Iran 2
By Matthew M. Reed Managing Editor February 21, 2011

Today’s unrest is not an echo of the Islamic Revolution. The Arab masses are not calling for Islamic government and religious leaders have largely avoided the spotlight. Interestingly, “moderate” Arab regimes—besieged by their publics and seeking relief—may indeed draw inspiration from Tehran in the coming months. Less than two years ago, hundreds of thousands protestested fraudulent elections and shook the country to its core. And yet, the regime endured.

How it endured—even if it simply bought time with decisive brutality—matters greatly now. Other monarchs and dictators are suffering from similar movements in terms of both scope and fervor. Naturally, the success of Iran’s 2009 counter-revolutionary campaign will inform the actions of its neighbors. So too will the mistakes made by Arab autocrats. The lesson is clear: Arrogance, concessions, and belated admissions of error, as proven by former Presidents Ben Ali and Mubarak, lead to failure—but President Ahmedinejad remains in power.

The 2009 protests prompted a two-fold response from Ahmadinejad, Ayatollah Khamenei and supportive hardliners. During the crisis, the regime maintained an official tone of uniform hostility. At no point was reconciliation offered—at best, Ayatollah Khamenei ordered an “investigation” into voting irregularities but no recount or mea culpa. Violence bolstered the regime’s tone and was directed at protesters without delay. Loyalist forces imprisoned and tortured many; opposition leaders were arrested; authorities tried to prevent news from escaping the capital; and the internet was strangled. The immediate government response was very different from that of Tunisia and Egypt. Not only did Iran’s leadership recognize unrest to be an existential threat, it responded forcefully and unapologetically.

Since then, the regime has pursued policies intended to cripple opponents over the long-term. Critical newspapers have been shut down and those permitted to print have seen publishers literally dragged from newsrooms. Surviving newspapers—especially those run by the state—avoid referencing the fate of opposition leaders. Reformist parties like the Islamic Iran Participation Front and the National Trust Party were banned just last year to prevent grievances from gaining traction with political parties recognized by the state. Universities remain a favorite target as well. And beyond simple intimidation tactics, the regime has promised greater rewards to loyalists since the crisis erupted. According to The Economist, “People who attend mourning ceremonies in government offices are rewarded with free food. Baseejis [loyalist militia members] get into university more easily than non-baseejis. Civil servants in some departments are given loans on generous terms.”
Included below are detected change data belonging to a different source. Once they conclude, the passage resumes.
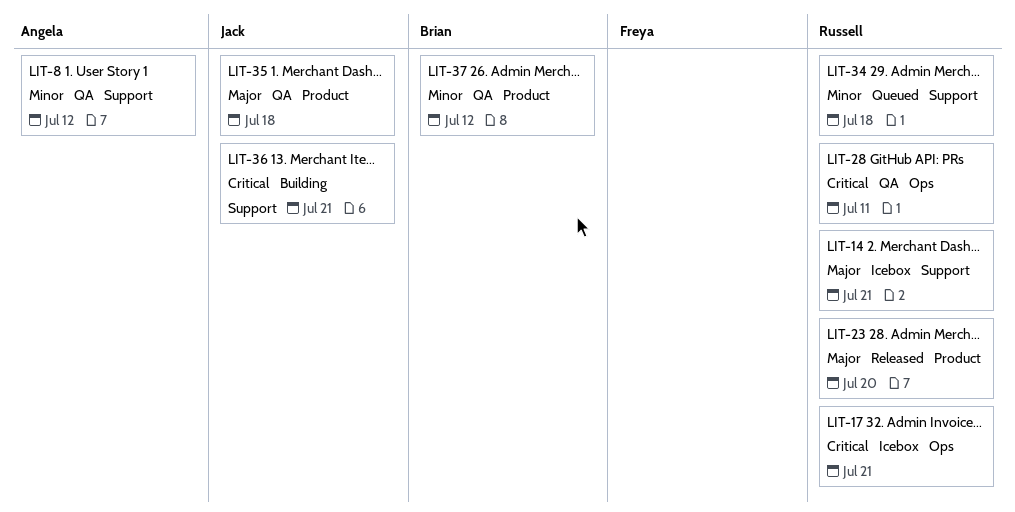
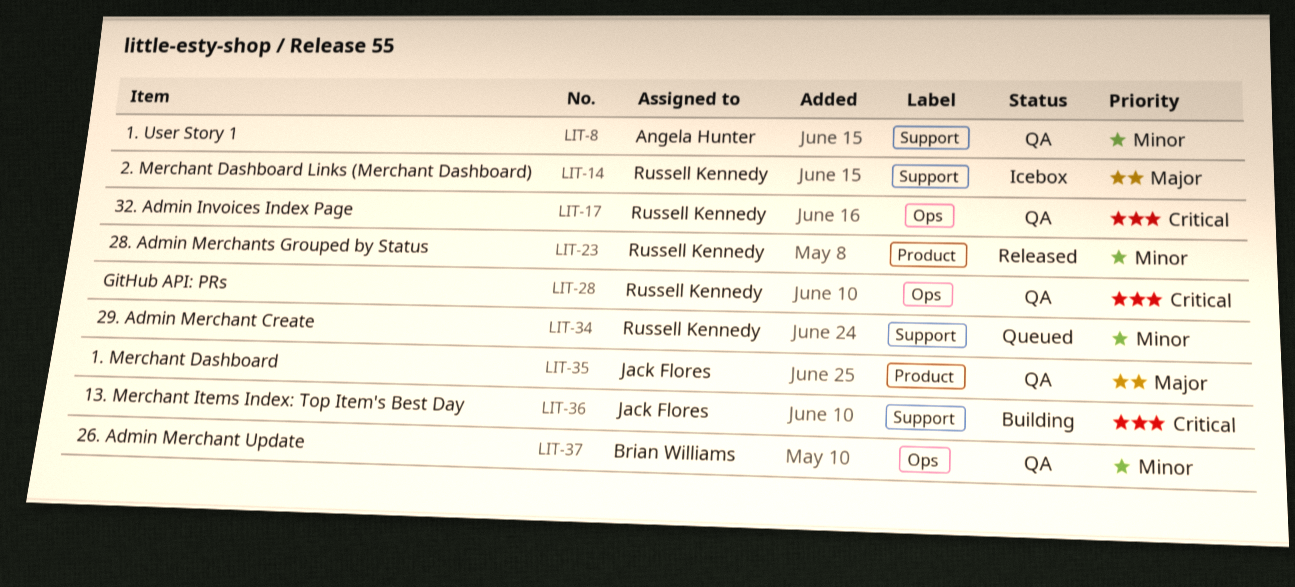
LIT-17, status: Icebox -> QA
LIT-23, priority: Major -> Minor
LIT-37, label: Product -> Ops

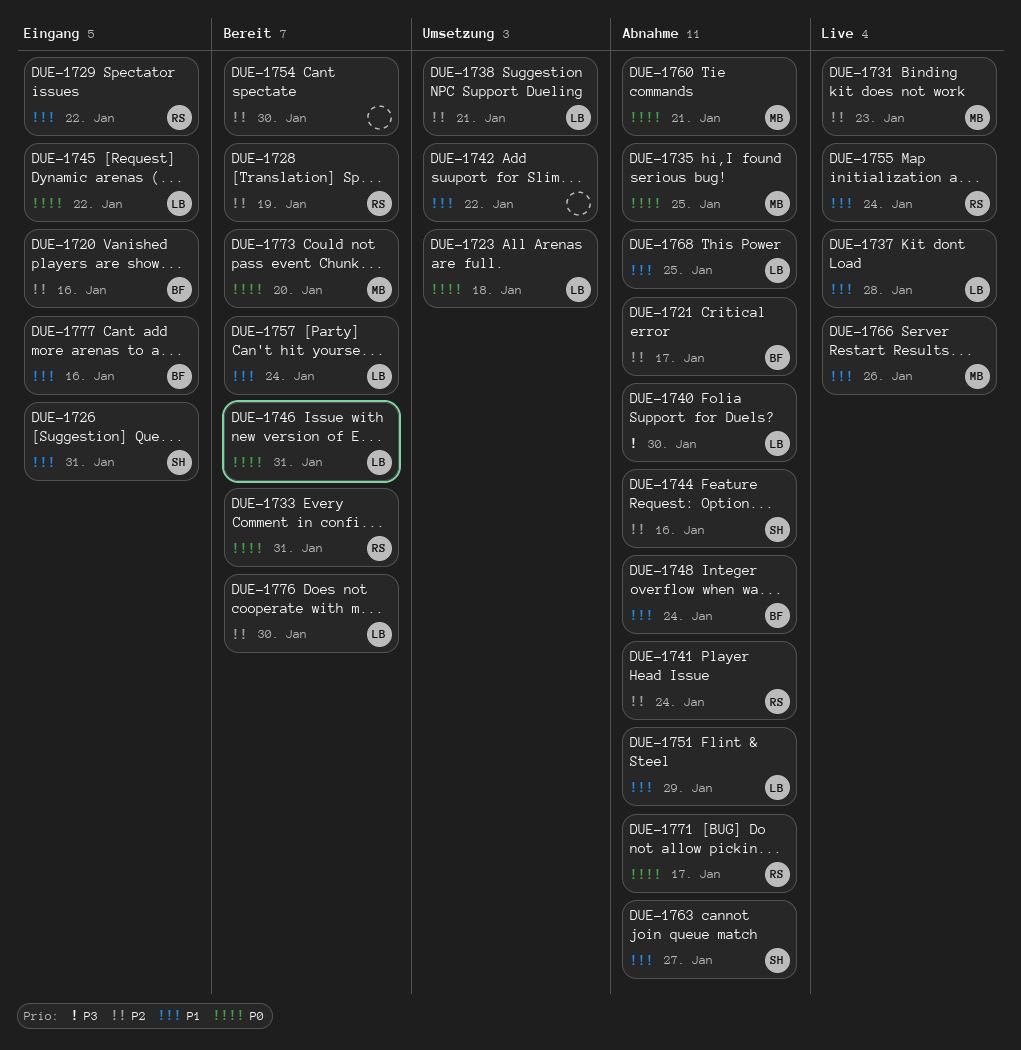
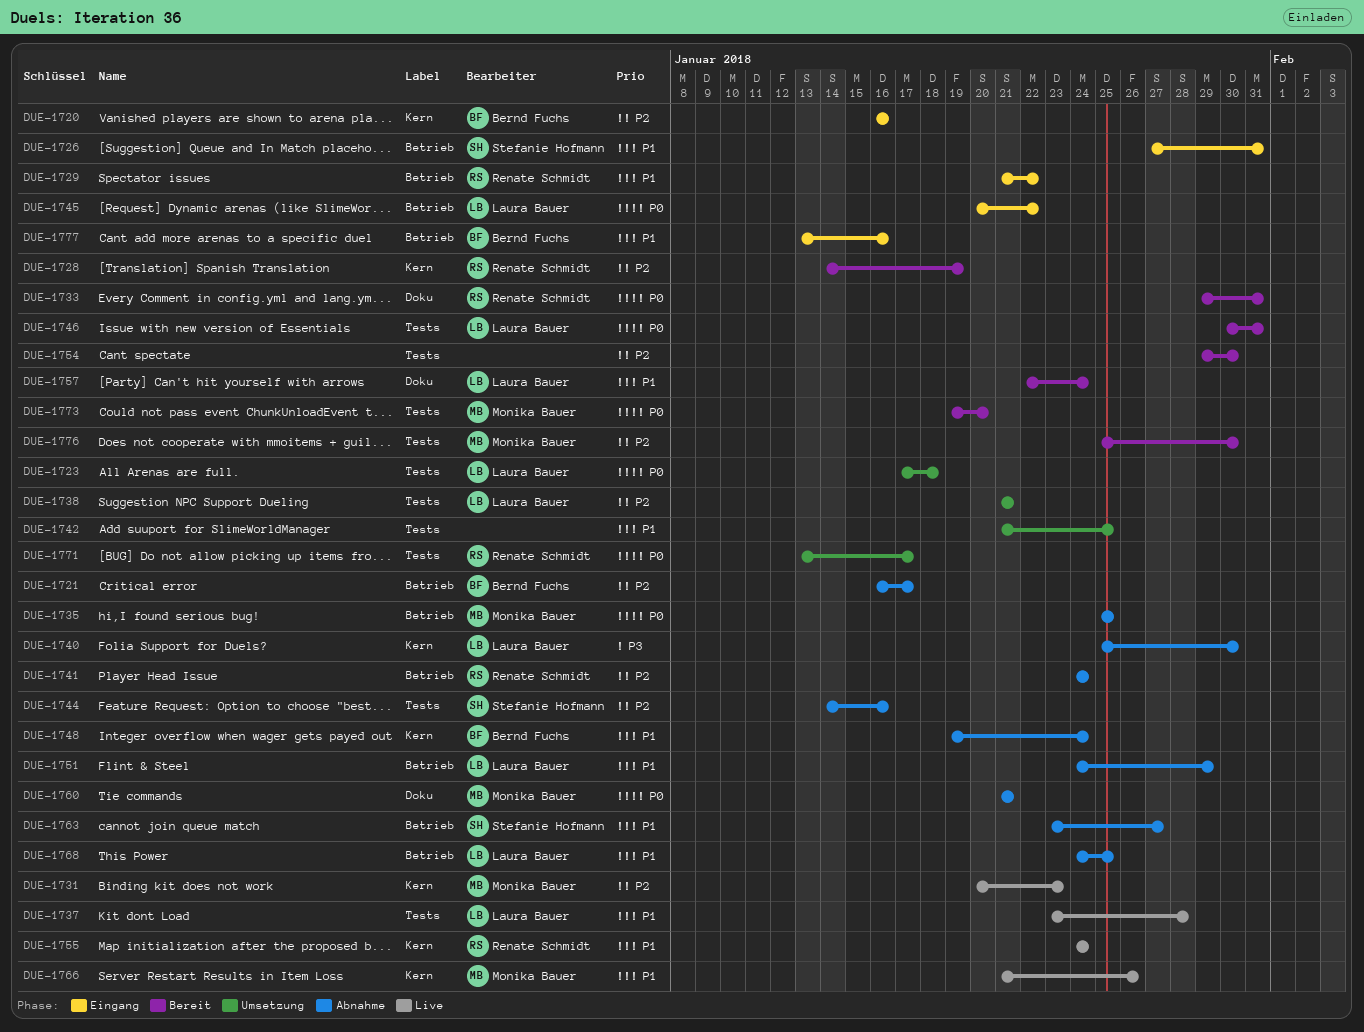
DUE-1742, due: Jan 22 -> Jan 25
DUE-1771, status: Abnahme -> Umsetzung
DUE-1776, owner: Laura Bauer -> Monika Bauer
In some respects, Iran’s response will be harder for Arab strongmen to emulate. The Iranian Revolutionary Guard Corps and the baseej remain a critical asset because of their loyalty to the cause and conservative ideological bent. The religious-political overlap enjoyed by the Ayatollah is also unique, as the establishment was able to claim enemies of the state were also enemies of Islam and that the 2009 election results were a “divine assessment.” It will also be impossible for pro-American regimes to convince anyone that foreign plotters are creating unrest after years of cozy relations with Washington.

Iran’s advantages, though, do not make their example impossible to mimic. The King of Jordan, for instance, maintains a security force directly attached to the throne. Bahrain’s apparatus represents unpopular royal interests and has already proven willing to kill. Libyan forces have rallied to Qaddafi’s call in the past day, killing some two dozen protesters according to Human Rights Watch. And government forces in Yemen, beset by threats ranging from insurgencies to al Qaeda, have refocused their might on demonstrators recently.

The bloodless phase of today’s Arab revolts is all but over. Monarchs and dictators are now equipped with two very different examples. One example, offered by Iran, suggests violence and urgency can handicap a revolution even when hundreds of thousands take to the streets. The other example, relentlessly broadcast by al Jazeera these past several weeks, proves concession can be suicidal.

But what of today’s demonstrations in Iran—is the regime truly secure? Today’s struggle matters little to those in power. With violence and urgency, the Islamic Republic bought two years of tense stability. Remember that Mubarak’s regime unraveled in only 18 days. Two years might as well be one hundred for those leaders facing expulsion or worse.

Note: Since this article began the editing process last Friday, Bahraini forces fired on protestors with live ammunition and Libyan units loyal to Qaddafi killed hundreds.